ACTIVITY: Quote the listing in full, exactly as given, minus any pictures.

PROVIDED ENTRIES:
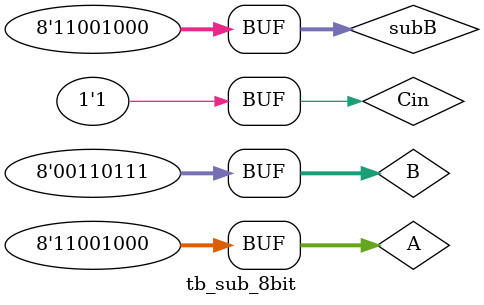
<source format=v>
`timescale 1ns / 1ps

module tb_sub_8bit;
    reg [7:0] A, B;
    reg Cin;
    wire [7:0] SUM;
    wire Cout;
    wire [7:0] subB;
    assign subB = B ^ 8'b11111111;

    rca_8 UUT (
        .A(A), .B(subB), .Cin(Cin),
        .SUM(SUM), .Cout(Cout)
    );

    initial begin
        A = 8'd100; B = 8'd28; Cin = 1;
        #10 A = 8'd255; B = 8'd1; Cin = 1;
        #10 A = 8'd50; B = 8'd100; Cin = 1;
        #10 A = 8'd200; B = 8'd55; Cin = 1;
    end
endmodule

</source>
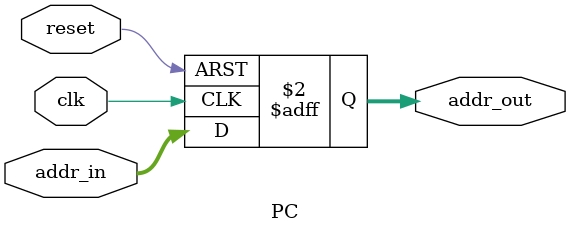
<source format=v>
module PC(
    input clk,
    input reset,
    input [31:0] addr_in,
    output reg [31:0] addr_out
);

always @(posedge clk or posedge reset) begin
    if (reset) begin
        addr_out <= 32'h00400000; // »òÕßÆäËû³õÊ¼µØÖ·
    end else begin
        addr_out <= addr_in;
    end
end

endmodule
</source>
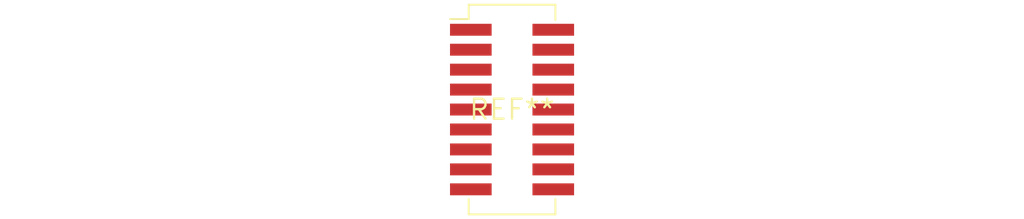
<source format=kicad_pcb>
(kicad_pcb (version 20240108) (generator pcbnew)

  (general
    (thickness 1.6)
  )

  (paper "A4")
  (layers
    (0 "F.Cu" signal)
    (31 "B.Cu" signal)
    (32 "B.Adhes" user "B.Adhesive")
    (33 "F.Adhes" user "F.Adhesive")
    (34 "B.Paste" user)
    (35 "F.Paste" user)
    (36 "B.SilkS" user "B.Silkscreen")
    (37 "F.SilkS" user "F.Silkscreen")
    (38 "B.Mask" user)
    (39 "F.Mask" user)
    (40 "Dwgs.User" user "User.Drawings")
    (41 "Cmts.User" user "User.Comments")
    (42 "Eco1.User" user "User.Eco1")
    (43 "Eco2.User" user "User.Eco2")
    (44 "Edge.Cuts" user)
    (45 "Margin" user)
    (46 "B.CrtYd" user "B.Courtyard")
    (47 "F.CrtYd" user "F.Courtyard")
    (48 "B.Fab" user)
    (49 "F.Fab" user)
    (50 "User.1" user)
    (51 "User.2" user)
    (52 "User.3" user)
    (53 "User.4" user)
    (54 "User.5" user)
    (55 "User.6" user)
    (56 "User.7" user)
    (57 "User.8" user)
    (58 "User.9" user)
  )

  (setup
    (pad_to_mask_clearance 0)
    (pcbplotparams
      (layerselection 0x00010fc_ffffffff)
      (plot_on_all_layers_selection 0x0000000_00000000)
      (disableapertmacros false)
      (usegerberextensions false)
      (usegerberattributes false)
      (usegerberadvancedattributes false)
      (creategerberjobfile false)
      (dashed_line_dash_ratio 12.000000)
      (dashed_line_gap_ratio 3.000000)
      (svgprecision 4)
      (plotframeref false)
      (viasonmask false)
      (mode 1)
      (useauxorigin false)
      (hpglpennumber 1)
      (hpglpenspeed 20)
      (hpglpendiameter 15.000000)
      (dxfpolygonmode false)
      (dxfimperialunits false)
      (dxfusepcbnewfont false)
      (psnegative false)
      (psa4output false)
      (plotreference false)
      (plotvalue false)
      (plotinvisibletext false)
      (sketchpadsonfab false)
      (subtractmaskfromsilk false)
      (outputformat 1)
      (mirror false)
      (drillshape 1)
      (scaleselection 1)
      (outputdirectory "")
    )
  )

  (net 0 "")

  (footprint "SW_DIP_SPSTx09_Slide_KingTek_DSHP09TJ_W5.25mm_P1.27mm_JPin" (layer "F.Cu") (at 0 0))

)

</source>
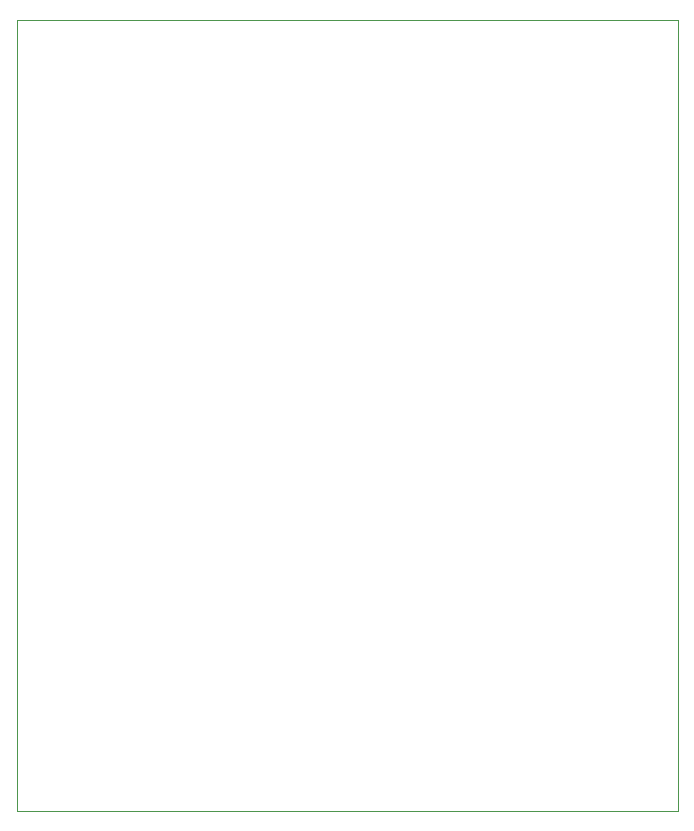
<source format=gko>
G04*
G04 #@! TF.GenerationSoftware,Altium Limited,Altium Designer,23.4.1 (23)*
G04*
G04 Layer_Color=16711935*
%FSLAX44Y44*%
%MOMM*%
G71*
G04*
G04 #@! TF.SameCoordinates,3D8DB9D9-8021-40C2-9F22-367B33DB821F*
G04*
G04*
G04 #@! TF.FilePolarity,Positive*
G04*
G01*
G75*
%ADD19C,0.0100*%
D19*
Y670002D02*
X560000D01*
Y0D02*
Y670002D01*
X0Y0D02*
X560000D01*
X0D02*
Y670002D01*
M02*

</source>
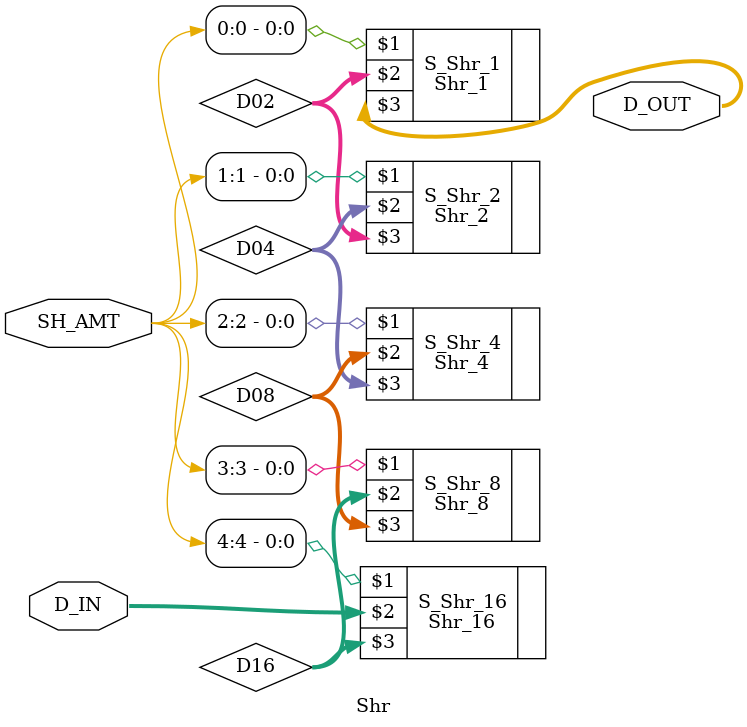
<source format=v>
`timescale 1 ns/1 ns

module Shr(SH_AMT, D_IN, D_OUT);

	input  [4:0] SH_AMT;
	input  [31:0] D_IN;
	output [31:0] D_OUT;
	wire   [31:0] D16;
	wire   [31:0] D08;
	wire   [31:0] D04;
	wire   [31:0] D02;
	
	Shr_16 S_Shr_16(SH_AMT[4], D_IN, D16);
	Shr_8 S_Shr_8(SH_AMT[3], D16, D08);
	Shr_4 S_Shr_4(SH_AMT[2], D08, D04);
	Shr_2 S_Shr_2(SH_AMT[1], D04, D02);
	Shr_1 S_Shr_1(SH_AMT[0], D02, D_OUT);

endmodule		
</source>
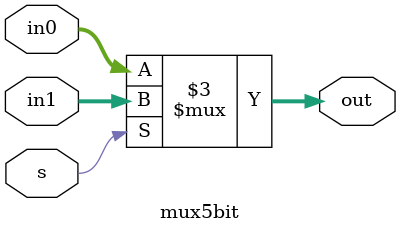
<source format=v>
`timescale 1ns/1ns
module mux5bit(input [4:0] in0, in1, input s, output reg [4:0] out);
    always @(in0, in1, s) begin
        out = 0;
        if(s) out = in1;
        else out = in0;
    end
endmodule
</source>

ANSWER TO THIS PROBLEM:
<source format=v>
`timescale 1ns / 1ps

module tb_sub_8bit;
    reg [7:0] A, B;
    reg Cin;
    wire [7:0] SUM;
    wire Cout;
    wire [7:0] subB;
    assign subB = B ^ 8'b11111111;

    rca_8 UUT (
        .A(A), .B(subB), .Cin(Cin),
        .SUM(SUM), .Cout(Cout)
    );

    initial begin
        A = 8'd100; B = 8'd28; Cin = 1;
        #10 A = 8'd255; B = 8'd1; Cin = 1;
        #10 A = 8'd50; B = 8'd100; Cin = 1;
        #10 A = 8'd200; B = 8'd55; Cin = 1;
    end
endmodule

</source>
<source format=v>
module PC(
    input clk,
    input reset,
    input [31:0] addr_in,
    output reg [31:0] addr_out
);

always @(posedge clk or posedge reset) begin
    if (reset) begin
        addr_out <= 32'h00400000; // »òÕßÆäËû³õÊ¼µØÖ·
    end else begin
        addr_out <= addr_in;
    end
end

endmodule
</source>
<source format=kicad_pcb>
(kicad_pcb (version 20240108) (generator pcbnew)

  (general
    (thickness 1.6)
  )

  (paper "A4")
  (layers
    (0 "F.Cu" signal)
    (31 "B.Cu" signal)
    (32 "B.Adhes" user "B.Adhesive")
    (33 "F.Adhes" user "F.Adhesive")
    (34 "B.Paste" user)
    (35 "F.Paste" user)
    (36 "B.SilkS" user "B.Silkscreen")
    (37 "F.SilkS" user "F.Silkscreen")
    (38 "B.Mask" user)
    (39 "F.Mask" user)
    (40 "Dwgs.User" user "User.Drawings")
    (41 "Cmts.User" user "User.Comments")
    (42 "Eco1.User" user "User.Eco1")
    (43 "Eco2.User" user "User.Eco2")
    (44 "Edge.Cuts" user)
    (45 "Margin" user)
    (46 "B.CrtYd" user "B.Courtyard")
    (47 "F.CrtYd" user "F.Courtyard")
    (48 "B.Fab" user)
    (49 "F.Fab" user)
    (50 "User.1" user)
    (51 "User.2" user)
    (52 "User.3" user)
    (53 "User.4" user)
    (54 "User.5" user)
    (55 "User.6" user)
    (56 "User.7" user)
    (57 "User.8" user)
    (58 "User.9" user)
  )

  (setup
    (pad_to_mask_clearance 0)
    (pcbplotparams
      (layerselection 0x00010fc_ffffffff)
      (plot_on_all_layers_selection 0x0000000_00000000)
      (disableapertmacros false)
      (usegerberextensions false)
      (usegerberattributes false)
      (usegerberadvancedattributes false)
      (creategerberjobfile false)
      (dashed_line_dash_ratio 12.000000)
      (dashed_line_gap_ratio 3.000000)
      (svgprecision 4)
      (plotframeref false)
      (viasonmask false)
      (mode 1)
      (useauxorigin false)
      (hpglpennumber 1)
      (hpglpenspeed 20)
      (hpglpendiameter 15.000000)
      (dxfpolygonmode false)
      (dxfimperialunits false)
      (dxfusepcbnewfont false)
      (psnegative false)
      (psa4output false)
      (plotreference false)
      (plotvalue false)
      (plotinvisibletext false)
      (sketchpadsonfab false)
      (subtractmaskfromsilk false)
      (outputformat 1)
      (mirror false)
      (drillshape 1)
      (scaleselection 1)
      (outputdirectory "")
    )
  )

  (net 0 "")

  (footprint "SW_DIP_SPSTx09_Slide_KingTek_DSHP09TJ_W5.25mm_P1.27mm_JPin" (layer "F.Cu") (at 0 0))

)

</source>
<source format=gko>
G04*
G04 #@! TF.GenerationSoftware,Altium Limited,Altium Designer,23.4.1 (23)*
G04*
G04 Layer_Color=16711935*
%FSLAX44Y44*%
%MOMM*%
G71*
G04*
G04 #@! TF.SameCoordinates,3D8DB9D9-8021-40C2-9F22-367B33DB821F*
G04*
G04*
G04 #@! TF.FilePolarity,Positive*
G04*
G01*
G75*
%ADD19C,0.0100*%
D19*
Y670002D02*
X560000D01*
Y0D02*
Y670002D01*
X0Y0D02*
X560000D01*
X0D02*
Y670002D01*
M02*

</source>
<source format=v>
`timescale 1 ns/1 ns

module Shr(SH_AMT, D_IN, D_OUT);

	input  [4:0] SH_AMT;
	input  [31:0] D_IN;
	output [31:0] D_OUT;
	wire   [31:0] D16;
	wire   [31:0] D08;
	wire   [31:0] D04;
	wire   [31:0] D02;
	
	Shr_16 S_Shr_16(SH_AMT[4], D_IN, D16);
	Shr_8 S_Shr_8(SH_AMT[3], D16, D08);
	Shr_4 S_Shr_4(SH_AMT[2], D08, D04);
	Shr_2 S_Shr_2(SH_AMT[1], D04, D02);
	Shr_1 S_Shr_1(SH_AMT[0], D02, D_OUT);

endmodule		
</source>
<source format=v>
`timescale 1ns/1ns
module mux5bit(input [4:0] in0, in1, input s, output reg [4:0] out);
    always @(in0, in1, s) begin
        out = 0;
        if(s) out = in1;
        else out = in0;
    end
endmodule
</source>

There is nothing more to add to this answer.